His odds have been cut down by many bookmakers for obvious reasons – he is finally in the major-winning form his amateur days promised.  Tee to green he is technically superb and his putting is getting better.

  • Adam Scott

Now there is one thing that isn’t in the Australians favour – he does not live in Southern United States. However, when everything else is is a perfect fit, you cannot ignore him.  He is a definate major-winner and he will want to avenge last years collapse at The Open.

Special mention must go to Sergio Garcia whose stats are a perfect match, however he missed the cut at the PGA and also lives back in Europe. Funnily enough one of his houses is next door to Scott!

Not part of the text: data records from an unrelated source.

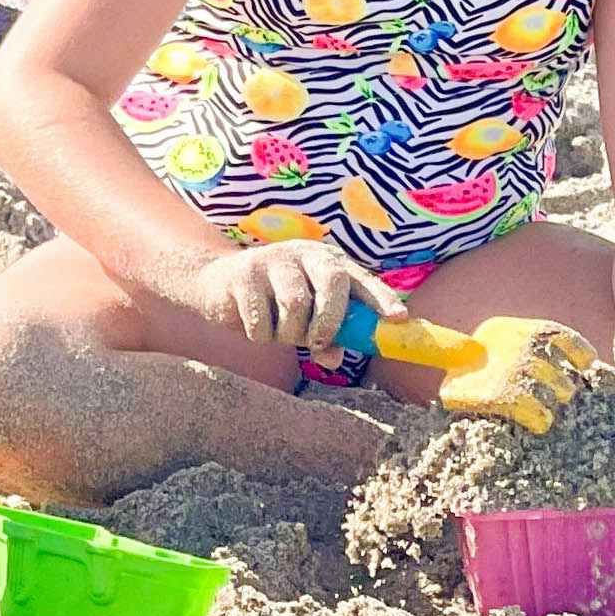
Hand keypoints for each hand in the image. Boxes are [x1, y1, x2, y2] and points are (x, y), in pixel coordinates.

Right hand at [180, 239, 389, 357]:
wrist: (216, 283)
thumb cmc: (272, 302)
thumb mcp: (305, 319)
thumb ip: (326, 337)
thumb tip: (334, 361)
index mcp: (327, 262)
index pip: (361, 279)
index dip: (381, 298)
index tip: (398, 318)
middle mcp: (304, 254)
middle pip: (331, 284)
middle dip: (329, 321)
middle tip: (318, 344)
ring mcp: (272, 260)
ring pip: (295, 304)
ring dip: (290, 333)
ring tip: (280, 334)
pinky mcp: (243, 273)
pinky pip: (260, 317)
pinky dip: (261, 334)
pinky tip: (255, 327)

We will be publishing our 6 initial picks this week before a final preview the Monday of the actual tournament.  For now, here is our stats pack that you may find very helpful in making your decision!

Stats masters 1stats masters 2

On the European circuit –

euro stats

In terms of the stats, Peter Hanson, Hunter Mahan, Keegan Bradley, Henrik Stenson and Charles Howell stand out in particular, with good all round games from tee to green.